Know your customer: Pipes, Popfly, and mass acceptance

Simon Brocklehurst has written a nice piece on why mashup services like Yahoo! Pipes and Microsoft Popfly will never get mass acceptance. I agree that these things are never going to be super-popular services. The questions I always ask myself when I see something new being hyped are:

  • What real world problem(s) is the product trying to solve?
  • How much time (and usually money) does it cost to use the product to solve those problems?
  • How many people want those problems solved badly enough to make the necessary investment?

Simon’s article explains fairly well how the mashup services haven’t done a good job of answering these questions. I have a similar reaction when considering services like Second Life and its predecessors, which is why I’ve never gotten past the hype on those products either.

For my part, I ask myself thse questions about the new web services we’re building every day. Will they meet the test and gain mass acceptance? I think so, but the proof is in the pudding.

Finally, as food for thought, here’s the last paragraph of Simon’s piece:

I suspect the tools that will succeed best in the “mashup” market are those that are aimed at web developers. So, if you’re looking to see who will “win” the popularity battle out of Yahoo!, Microsoft and Google, you might do worse than to consider those tools from the perspective of the web developer. If you do that, though, you’re into the world of RIA… and then you need to take Adobe, with its great tools, into account; and also possibly Sun with its forthcoming Consumer JRE and JavaFX toolset.

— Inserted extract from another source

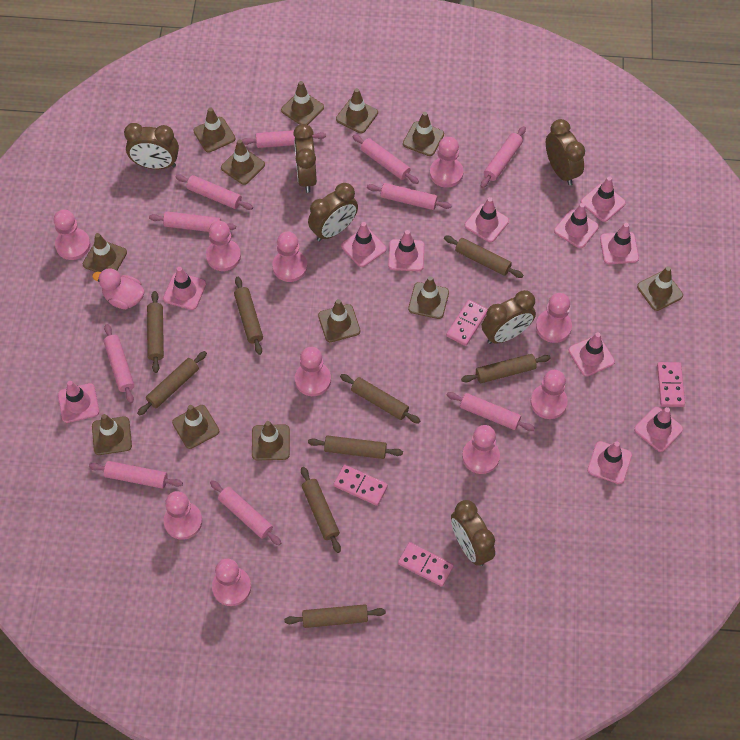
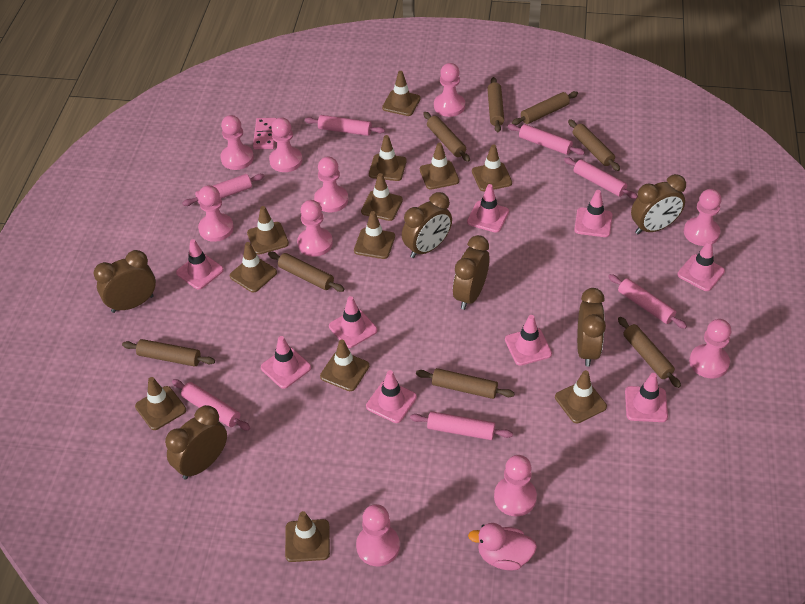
brown rolling pin: [137,351,207,416] [147,291,164,373] [234,277,263,355] [284,604,386,628] [301,467,341,553] [308,435,403,459] [340,374,420,424] [444,236,523,278] [461,354,551,383] = 9 -> [122,339,215,366] [268,252,345,292] [416,368,515,399] [423,112,470,162] [487,77,504,132] [512,91,578,125] [568,119,620,171] [618,317,681,388] = 8
pink domino: [334,465,388,506] [398,542,454,587] [446,300,488,346] [657,362,685,407] = 4 -> [253,118,277,149] = 1
pink rolling pin: [89,461,183,489] [104,324,134,403] [149,212,236,232] [175,174,253,210] [210,480,281,545] [242,130,326,148] [353,134,419,184] [367,183,452,210] [447,392,535,431] [481,126,526,188] = 10 -> [172,379,250,431] [182,174,265,206] [305,115,385,136] [410,411,513,440] [508,124,585,155] [564,157,638,199] [608,274,687,329] = 7
pink traffic cone: [58,381,99,423] [163,267,206,310] [341,222,386,267] [388,230,425,271] [465,197,509,242] [554,203,599,248] [568,333,615,376] [581,176,626,222] [587,441,632,484] [600,223,639,264] [634,407,683,452] = 11 -> [176,239,224,290] [261,336,311,389] [329,296,378,348] [366,370,417,423] [467,184,509,233] [505,315,552,366] [574,190,612,237] [625,373,668,422] [677,240,725,291] = 9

Do you agree with Simon? Do you think Flash/Flex/Apollo does a good job of addressing those questions? If not, why not?

~ by Andrew Shebanow on 04Jun07.

4 Responses to “Know your customer: Pipes, Popfly, and mass acceptance”

  1. “What real world problem(s) is the product trying to solve?”

    Some people just like porn. Same basic idea, it seems.

  2. I could live happily never seeing the word “mashup” again.

    we’re working on Apollo widgets for workflow integration via http to remote sites. but I don’t think that has anything to do with the popular notion of… that m word.

  3. Is iGoogle popular? Do people customize the content, the views? Can I call iGoogle a mashup? At least a presentation mashup?
    Do people use mint? Do they provide information from various sources into mint?

    Just as an application is only as good as a problem it solves, goodness of mashups depends on where and how are they applied. Both hotmail and gmail are email applications. if one of them is inferior does that mean all email apps are useless?

    Traditionally people will not ‘develop’ software. Given a feature, they will personalize. Mashups is talking about extending the personalization to the level where u combine, filter data from multiple sources. Something that yahoo pipes enables you instantly.

    People who use RSS, have sometime or other used some software to aggregate / filter multiple news sources. Yahoo pipes takes that capability to a whole new level. Its much more than what a normal user would think of. But, once a lion has tasted blood, he will need it more and more. Its matter of time before we see mashups getting adopted. It will have its own audience.

  4. I’m pretty sure Google has their own ways of tracking such things, and doesn’t need mint. In fact, they give away just such a service for others to use (google analytics). At any rate, I haven’t seen any numbers for iGoogle vs the standard Google home page.

    At any rate, I wasn’t saying that Yahoo! Pipes or Popfly was useless. They clearly are useful to some. What I am saying is that they will never reach a mainstream audience and thus were overhyped. Yahoo! Pipes has been out for nearly two years, and Popfly almost as long. I wrote this blog post more than a year ago. Both are far from mainstream now. How long do you think it will take before the mass acceptance comes?

    As for the more general topic of mashups, I have used any number of them myself, most of which build on top of google maps. The success of those particular mashups relates to the problem they are trying to solve and how well they solve it.